Frustration with the Irish Parliamentary Party – and the example of the Women's Social and Political Union, the Pankhursts' organisation – caused Hanna Sheehy Skeffington and Margaret Cousins to set up the Irish Women's Franchise League (IWFL) in 1908, with a more militant approach. They broke windows in Government Buildings, and were intermittently imprisoned between 1912 and 1914.
Two British suffragettes, Gladys Evans and Mary Leigh, tried to blow up the Theatre Royal, and threw a hatchet into prime minister Asquith's carriage, narrowly missing him. The IWFL did raise consciousness of the issue of suffrage to a new popular level, particularly through their newspaper,
The Irish Citizen
.
Repressive legislation
The achievement of the full franchise by women in 1922 did not mean a society which espoused equality. Successive Irish governments introduced repressive legislation in the 1920s and 1930s, including the effective removal of women from juries in 1927, the marriage bar in 1932 (under which women had to leave their jobs when they got married), the Conditions of Employment Act of 1935, which restricted women's employment in certain areas, and of course, the privileging of women in the home in the 1937 Constitution. Groups like the Irish Housewives' Association and the Irish Women Workers' Union valiantly fought these attempts to restrict women to the domestic sphere, but it wasn't until the second wave of feminism in the 1960s and 1970s that reformists and activists again combined to achieve some extraordinary changes.
The second wave had a large smorgasbord of issues to explore. They included the marriage bar, equal pay, childcare facilities, violence against women and a range of injustices broadly related to marriage and reproductive issues: contraception, divorce, single motherhood, deserted wives, same-sex rights and abortion (the last still with us and sadly, as divisive as ever).

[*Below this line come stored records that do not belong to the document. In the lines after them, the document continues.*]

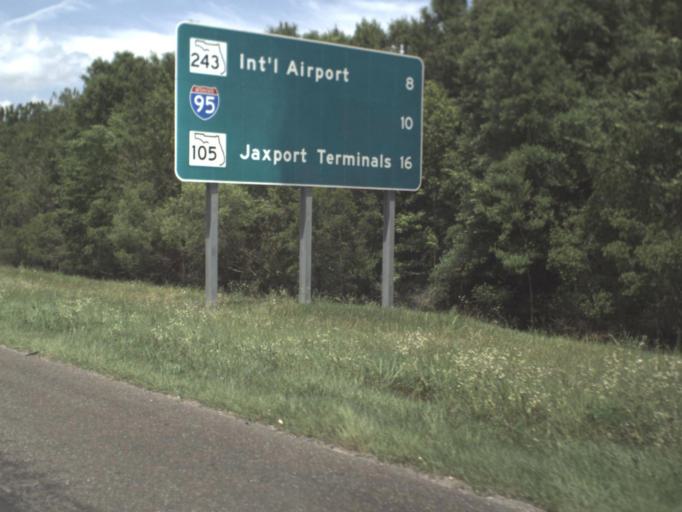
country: US
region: Florida
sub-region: Duval County
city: Jacksonville
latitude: 30.3835
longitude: -81.7599
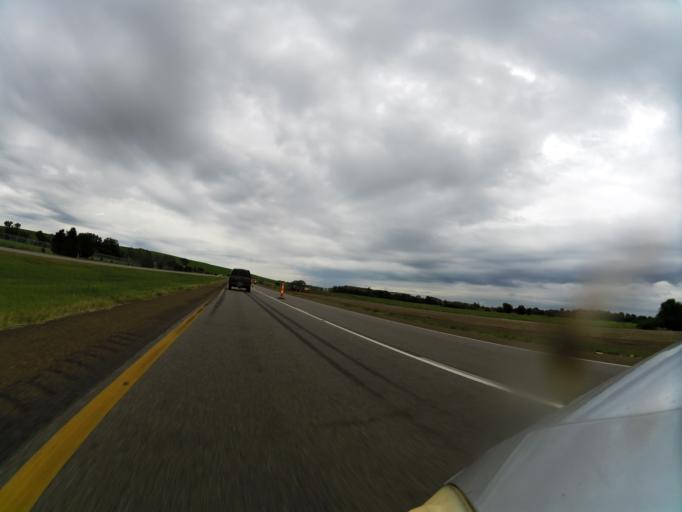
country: US
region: Kansas
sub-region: Sedgwick County
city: Maize
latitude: 37.7597
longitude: -97.4042
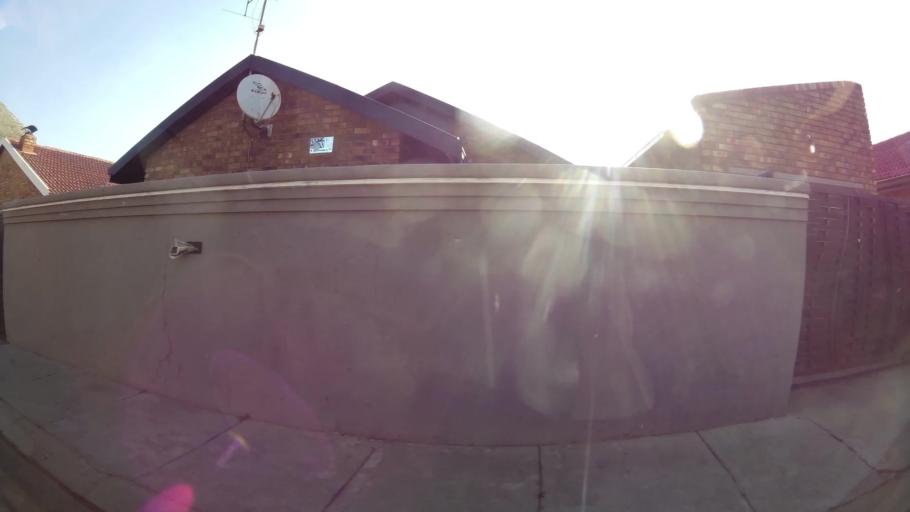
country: ZA
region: Gauteng
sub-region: City of Johannesburg Metropolitan Municipality
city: Soweto
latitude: -26.2704
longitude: 27.9149
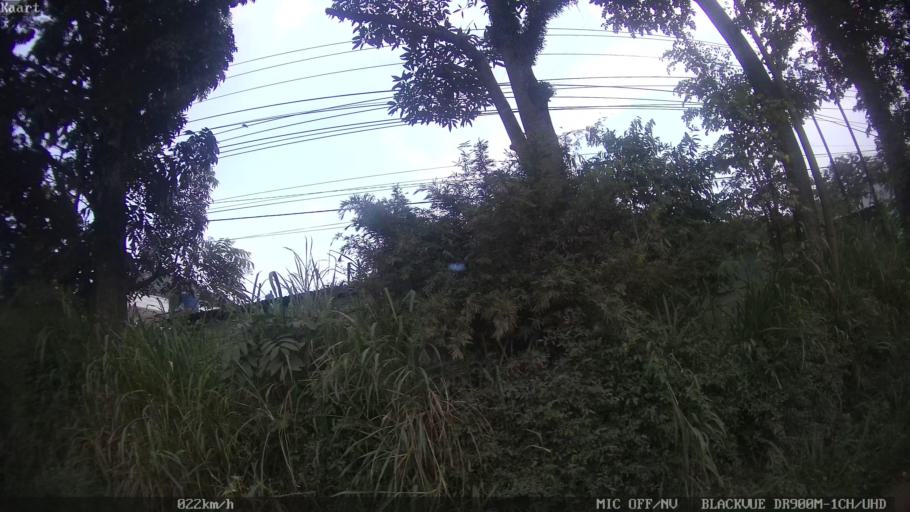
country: ID
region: Lampung
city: Panjang
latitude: -5.4189
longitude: 105.3346
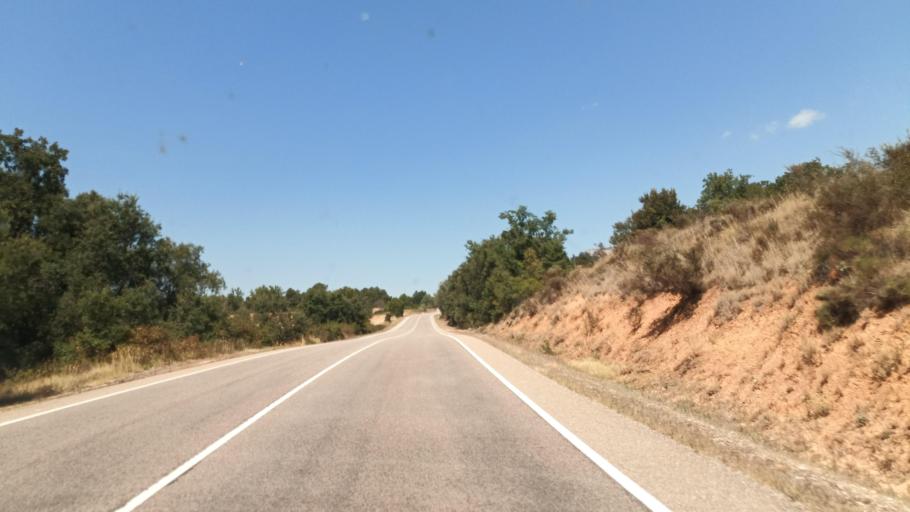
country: ES
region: Castille and Leon
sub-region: Provincia de Burgos
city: Llano de Bureba
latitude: 42.6590
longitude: -3.4028
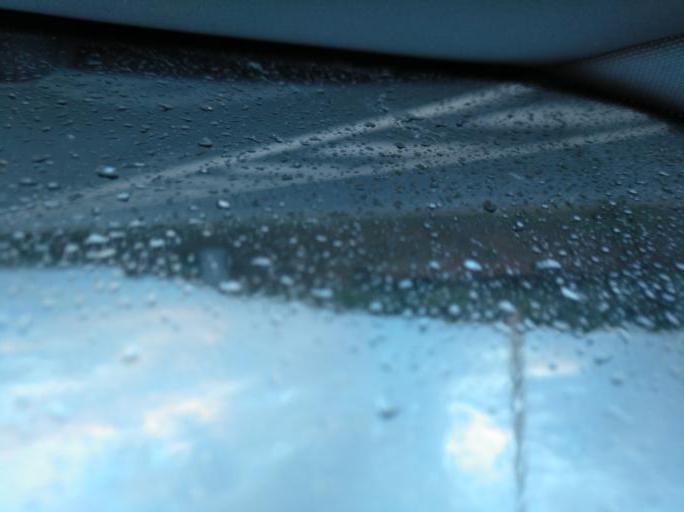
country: PT
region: Faro
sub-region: Castro Marim
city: Castro Marim
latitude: 37.2399
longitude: -7.4496
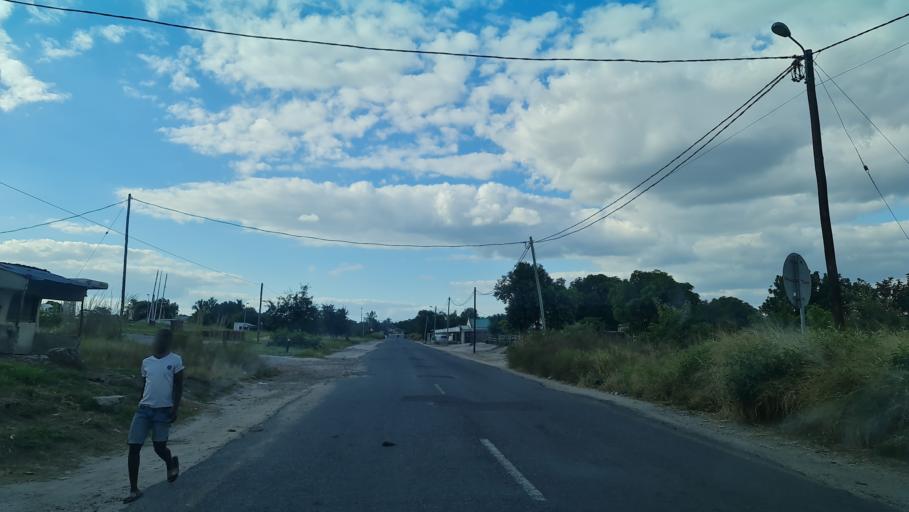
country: MZ
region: Manica
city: Chimoio
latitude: -19.2162
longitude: 33.9229
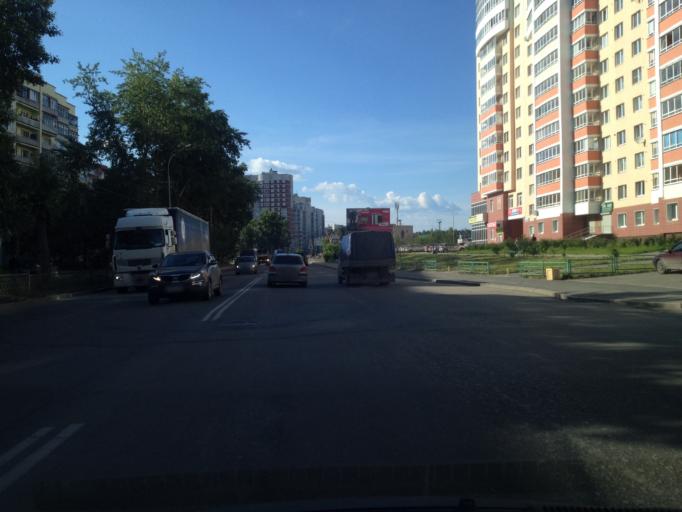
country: RU
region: Sverdlovsk
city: Yekaterinburg
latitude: 56.9061
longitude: 60.6214
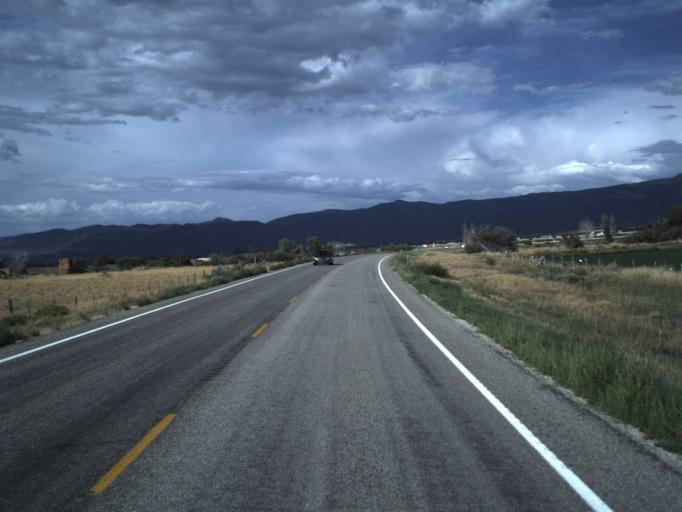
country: US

Young women today are amazed at the idea that less than 40 years ago, women in the public sector and in many private companies had to resign their jobs on marriage; that women were regarded as dependents of their husbands for tax and social welfare purposes, and paid on average 57 per cent less than their male counterparts; that contraception and divorce were banned; that there were no State supports for single parents or deserted spouses; that sex education was non-existent in Irish schools; that the idea of a female Irish president was so unlikely as to be laughable. All of this was overturned in the 1970s and following decades.
Second-wave leaders
The people who played significant public roles in the second wave were, in the beginning, journalists like Nell McCafferty, Mary Maher, Mary Holland, Mary Kenny, Mary McCutcheon, Rosita Sweetman and June Levine, who has done the movement great service by writing
Sisters; The Personal Story of an Irish Feminist
, first published in 1982, and reprinted in 2012 near the first anniversary of her death.
Sisters
was not just the autobiography of a very interesting woman but the biography of the first decade of the Irish Women's Liberation movement.
The broadcast media also played a large role in highlighting the hidden Ireland, with the tragic death of Ann Lovett in a grotto in Granard in 1984, unleashing a torrent of stories of suffering from women all over the country who had remained silent up to then. The work of Nuala O'Faoláin, Betty Purcell and others in Irish radio and television played a huge part in placing women's issues in the foreground.
The achievements of that decade were extraordinary. We have a lot to be proud of, for a small country with a powerful patriarchal State and church. Last Saturday, the Countess Markievicz Summer School took place in a packed Liberty Hall, with many young women in the audience. The big ticket issues of the 21st century – domestic violence, reproductive rights, employment rights, childcare which is affordable and fair to parents and children, and the battle against viciously reductive female body images, sex trafficking and the incredibly wealthy pornography industry – will be theirs to pursue. They have many admirable predecessors.